Just how bad was it? Here's an example: According to the NIS, the United States prevalence of overweight is just 0.21%, and the prevalence of obesity is 9.6%. The researchers compared NIS data to information that's in the Behavioral Risk Factor Surveillance System (BRFSS), a federally sponsored telephone-administered survey where more than 500,000 American adults answer questions about their health. According to BRFSS data, 35.8% of Americans are overweight and 27.4% are obese.
"Why is no one coding overweight at all when it's 33% of the population?" Hutfless says.
Body mass isn't the only place where there's significant underreporting in the NIS. It reports alcohol abuse in just 4.6% of the population, compared to 18.3% in the BRFSS, and tobacco use in 12.2% of the population, versus 20.1% in the BRFSS.
This underreporting can have significant implications for a hospital's bottom line, Hutfless says, since missing data can result in inaccurate risk adjustments, and therefore, unfair reimbursement.
"A very high number of patients are having their risk coded as lower than it actually is," she says.
Yet the information is being collected: Questions about patients' weight, alcohol, and tobacco usage are standard.
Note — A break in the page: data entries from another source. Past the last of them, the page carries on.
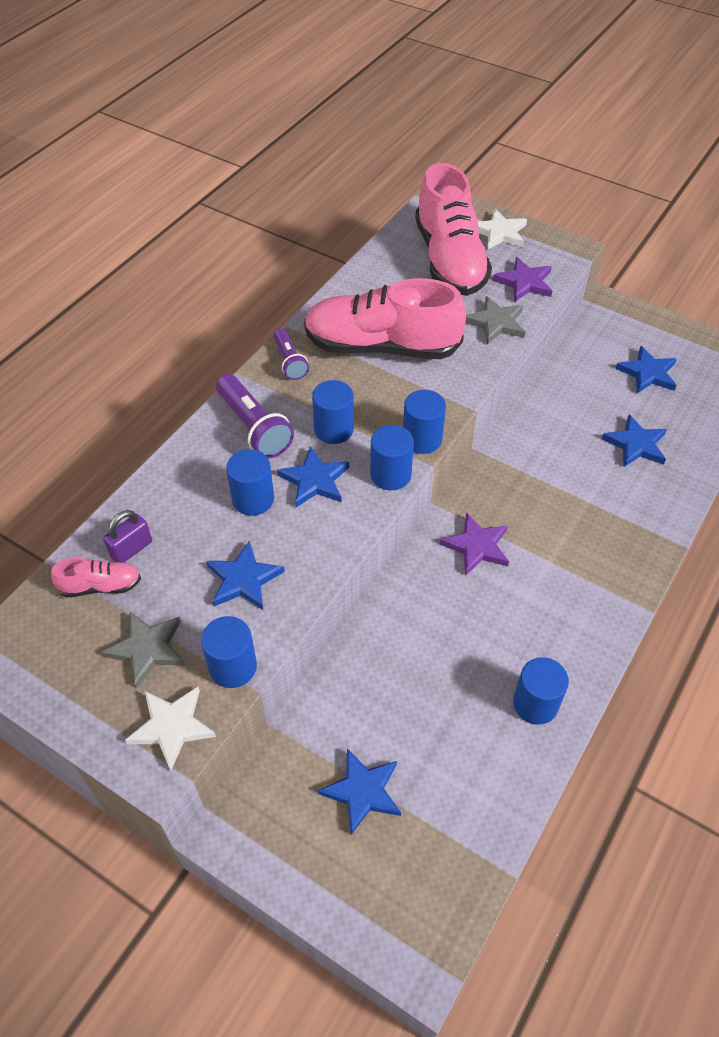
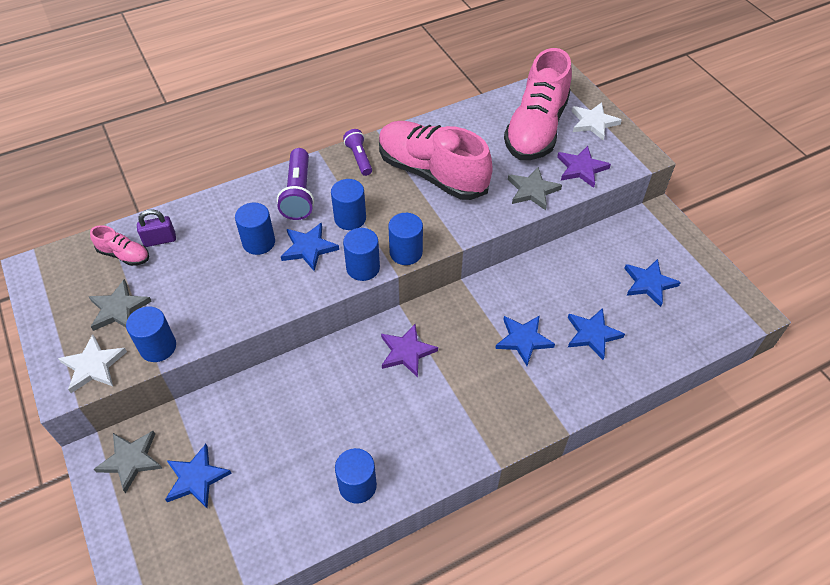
camera: 30 degrees right, 0 degrees up
(244, 579) = (210, 293): blue star -> blue star (523, 340)
(271, 815) = (131, 460): none -> grey star
(290, 362) = (359, 158): purple flashlight -> purple flashlight turned 150 degrees clockwise

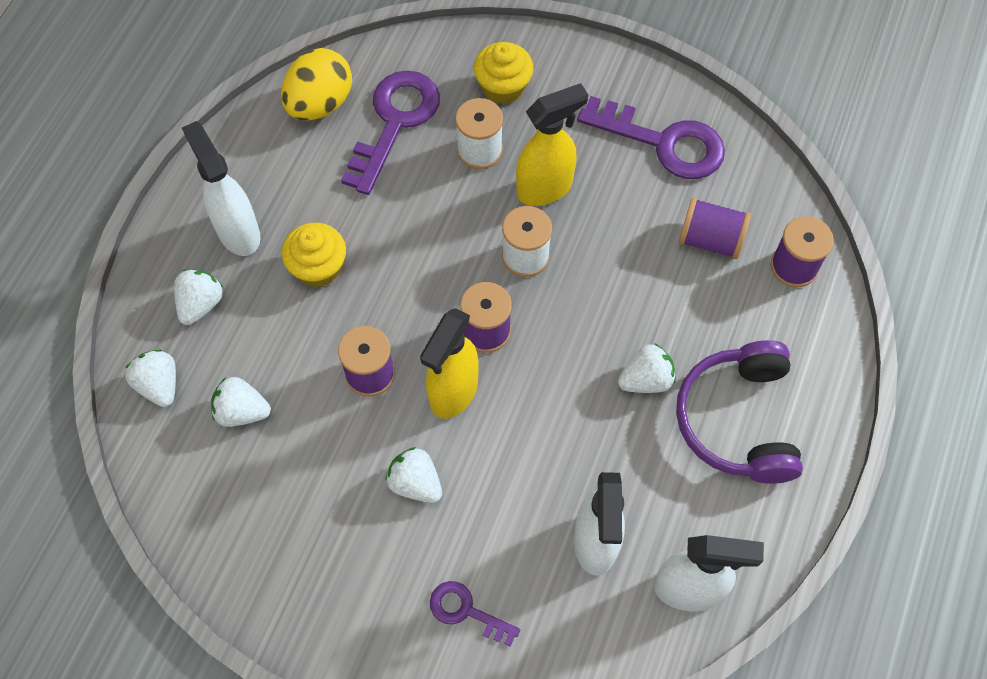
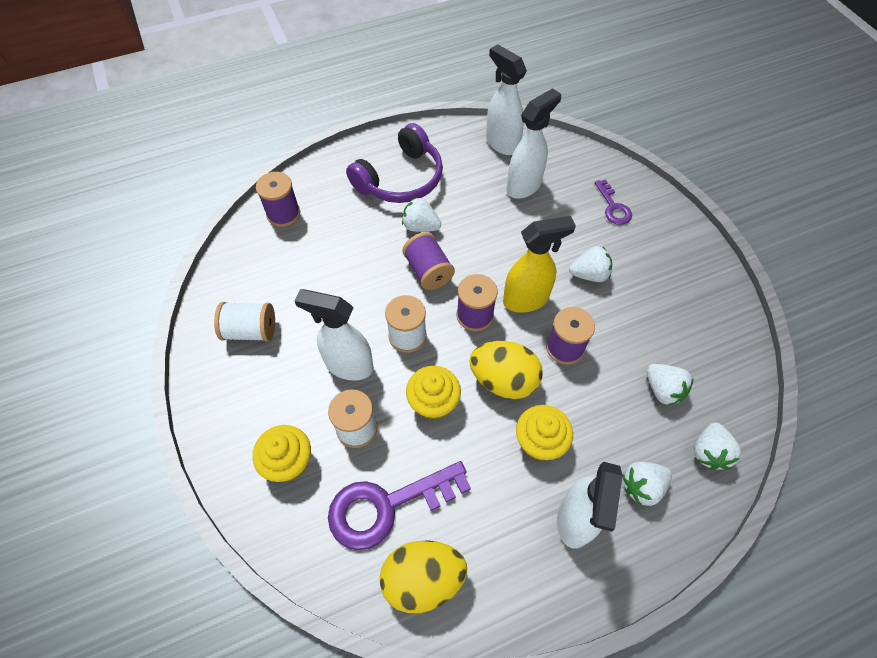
camera: 135 degrees left, 5 degrees down
(398, 292) = (503, 380): none -> yellow egg
(415, 483) = (589, 274): white strawberry -> white strawberry turned 90 degrees counterclockwise
(440, 222) = (433, 402): none -> yellow cupcake
(545, 188) = (348, 365): yellow spray bottle -> white spray bottle
(663, 142) = (250, 330): purple key -> white spool
(710, 240) = (302, 259): purple spool -> purple spool (428, 271)

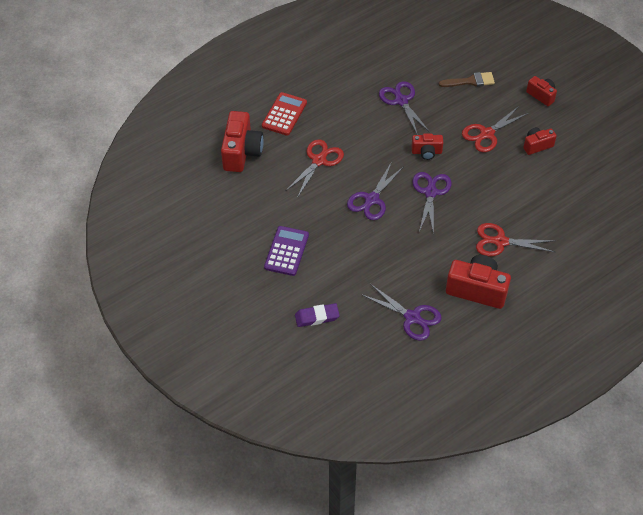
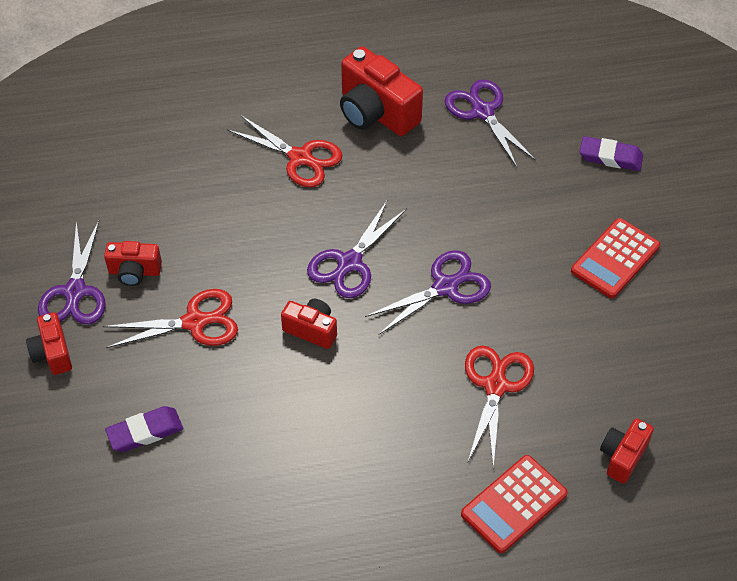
camera: 155 degrees left, 0 degrees up
(241, 152) = (622, 456): red camera -> red camera, size x0.56
(286, 251) = (615, 259): purple calculator -> red calculator
(319, 161) = (495, 386): red scissors -> red scissors turned 135 degrees clockwise
(401, 101) = (291, 443): purple scissors -> purple scissors (75, 292)
(470, 81) = (145, 432): brown brush -> purple eraser

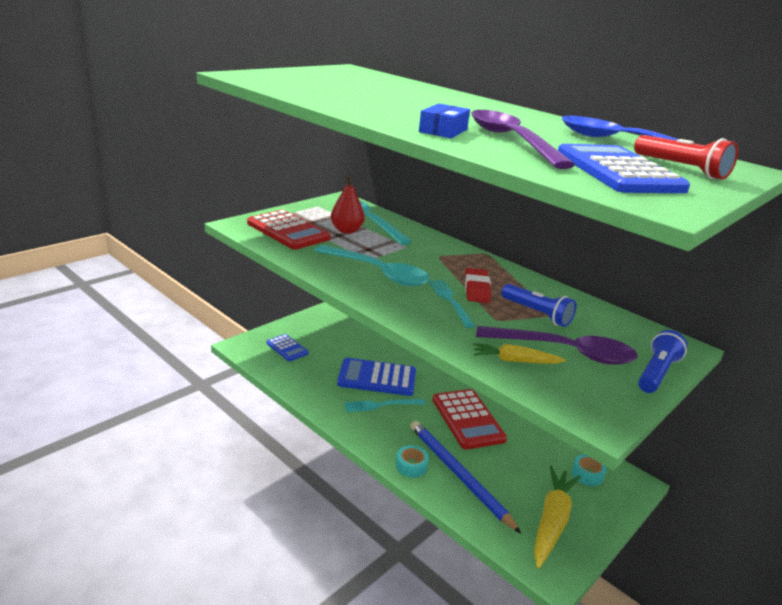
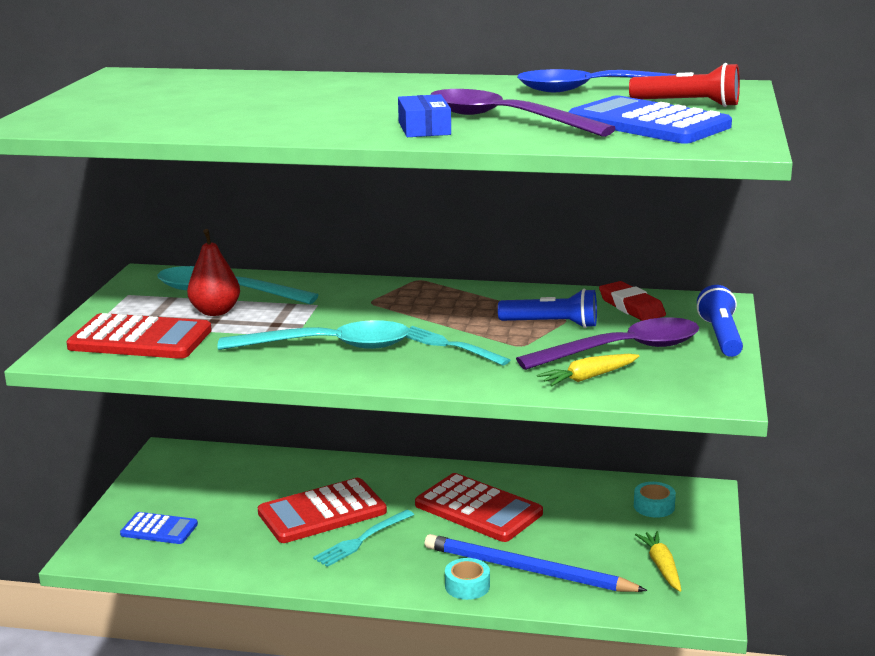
camera: 30 degrees left, 5 degrees down
(377, 378) = (322, 512): blue calculator -> red calculator
(476, 289) = (460, 322): red eraser -> red eraser (631, 307)
(551, 521) = (661, 567): yellow carrot -> yellow carrot, size x0.59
It's "impossible to find a provider who doesn't ask that," says Elie S. Al Kazzi, MD, MPH, the study's first author.
But critical information about weight, alcohol abuse, and tobacco use that's included in the recorded medical history doesn't usually make it onto a hospital bill, and the NIS is based on billing data.
Elie S. Al Kazzi, MD, MPH
'The Data is There' "When people are coding, they are coding the big-picture conditions," Hutfless says. They're coding myocardial infarction, but not necessarily that the patient is also an overweight smoker. That information would certainly affect the patient's risk of readmission. And "missing information in the database leads to inaccurate health quality assessments and could have a devastating economic impact on hospitals that see the sickest patients," according to a release about the study.
In an accompanying editorial, Hutfless and Al Kazzi write about several possible solutions to the problem. "The data is there. It's just an issue of actually downloading it and transferring it," Al Kazzi says.
One short-term solution would be to merge the databases, data is from HHS's more than "1,800 publicly available databases could be used to complete missing information," the editorial says.
The authors also suggest that "incorporating meaningful use measurements into datasets that comprise billing codes could enhance the completeness without adding additional coding burden." As for possible long-term strategies, they write that "financial incentives in coding, publicly available information on items used to adjust for risk in the existing Medicare products, and random audits" could increase accuracy.
"In my opinion, it's easy" to fix, says Hutfless. "It's administrative fixes, but I don't think that the amount of manpower and brain power is large… especially for the return on investment."